If the next farm bill becomes law this year, the road it takes to the President’s desk will be one that no farm bill has traveled before.
There is some pressure to move it this spring. Legislators want to get it wrapped up before election campaigning kicks into full gear. Plus, there is significant budget pressure to get it done sooner rather than later.
The process will likely be flipped this year, with the Senate moving first, and final passage—if it ever comes—on the House floor, say former House and Senate staffers speaking at Dairy Forum 2012 in California last month.
Because it now effectively takes a 60-vote majority to pass anything in the Senate, the House will not act until the farm bill passes the Senate first.
House Majority Leader John Boehner simply will not move anything in the House because it would be such a monumental task. With so many anti-everything Tea Party members in his caucus, Boehner will have to rely on the Democrats if he hopes to pass a bill. And he’s not going do that if there’s even a remote chance the Senate will blow it up later.

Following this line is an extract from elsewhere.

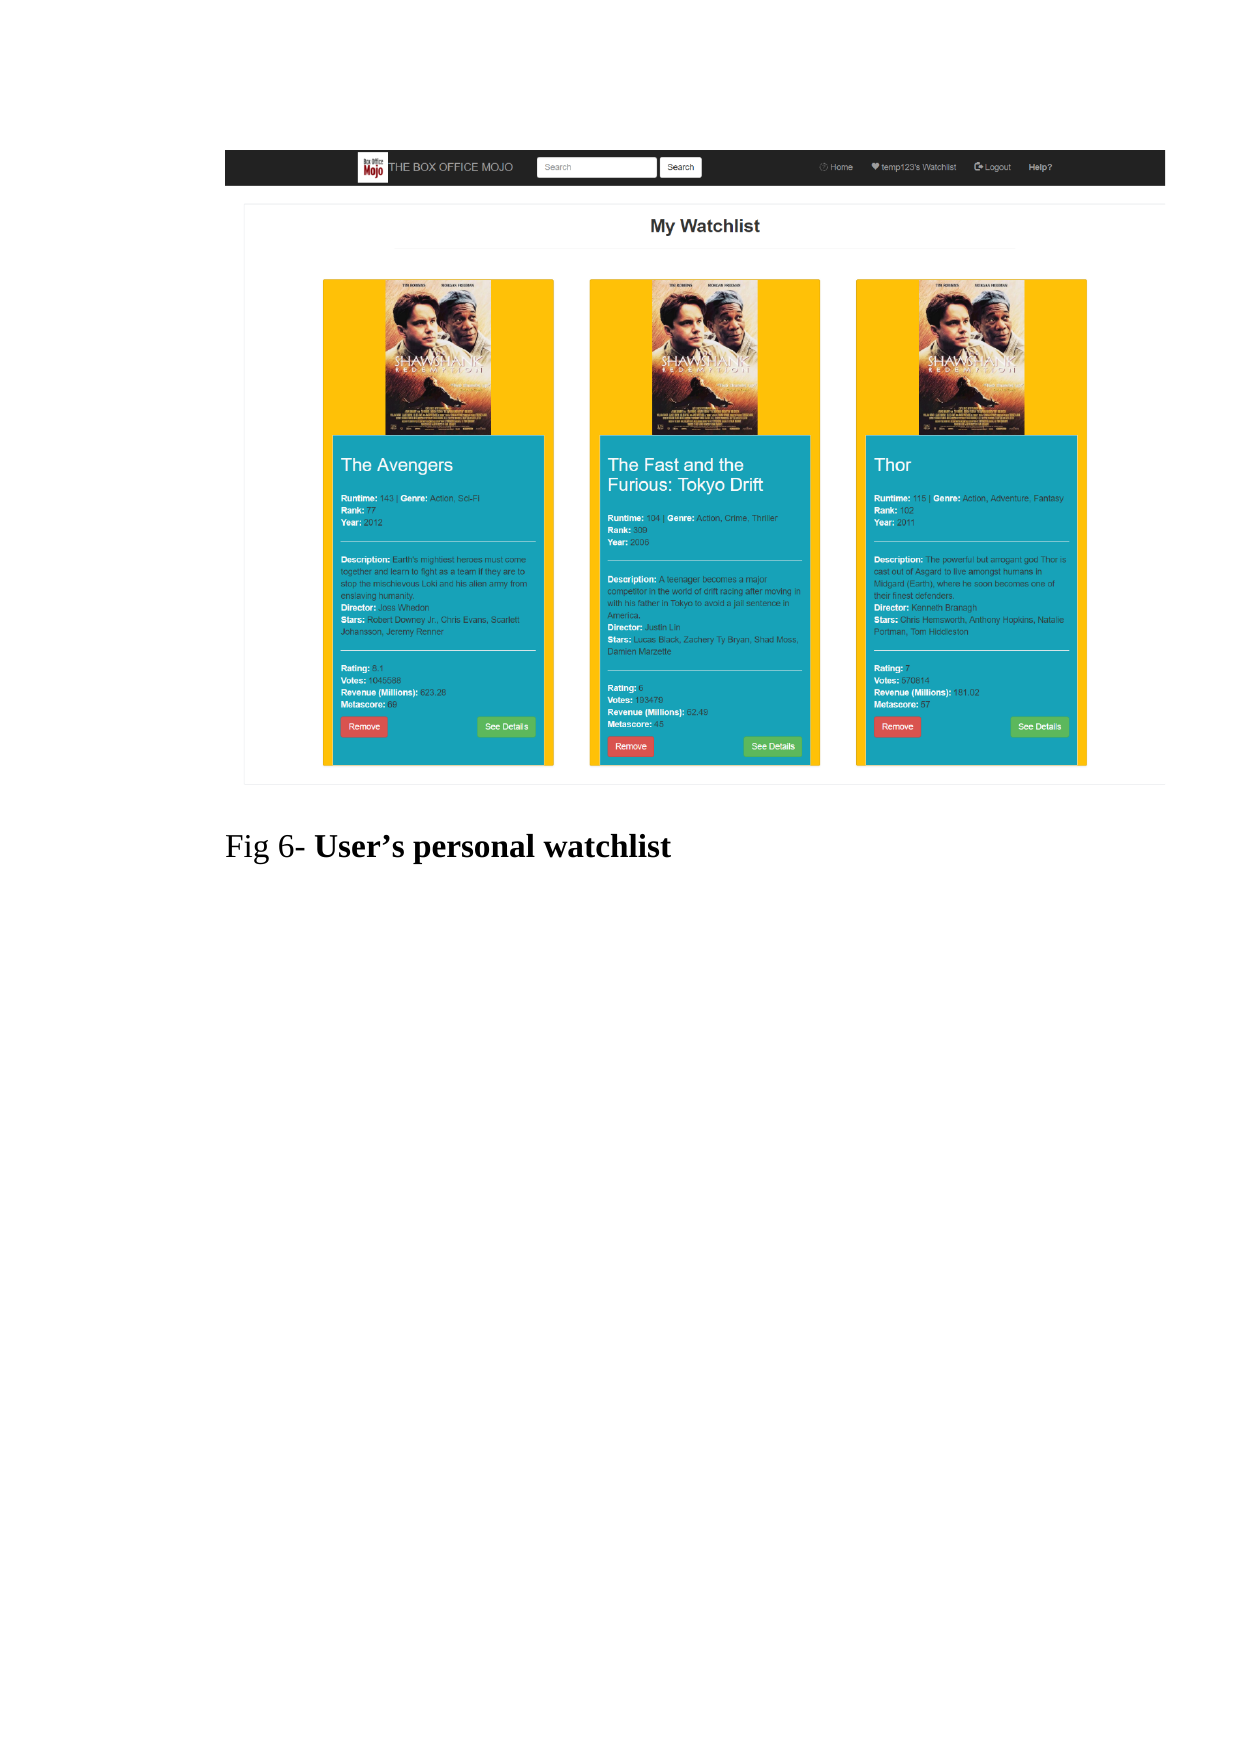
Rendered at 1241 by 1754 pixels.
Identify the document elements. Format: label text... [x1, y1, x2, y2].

So the Senate has to move first. Since many of the Senate leaders serve on the Ag Committee, there’s a reasonable chance they will actually pass a bill out of committee. "They could get something done simply because these are all experienced leaders and know how to get things done," says Ed Barron, former chief of staff of the Senate Ag Committee.
The biggest hurdle, however, will be the House of Representatives. Boehner has operated his chamber under "open rules," meaning any member can add any amendment he or she wishes. That approach could result in hundreds of farm bill amendments.
"The farm bill could be on the floor of the House for a very long time, and supply management could be subject to a vote by the full House," says Bill O’Connor, former chief of staff of the House Ag Committee.
Barron and O’Connor give the farm bill a better than 50% chance of passage. Given the hurdles they’ve outlined, I’m not holding my breath.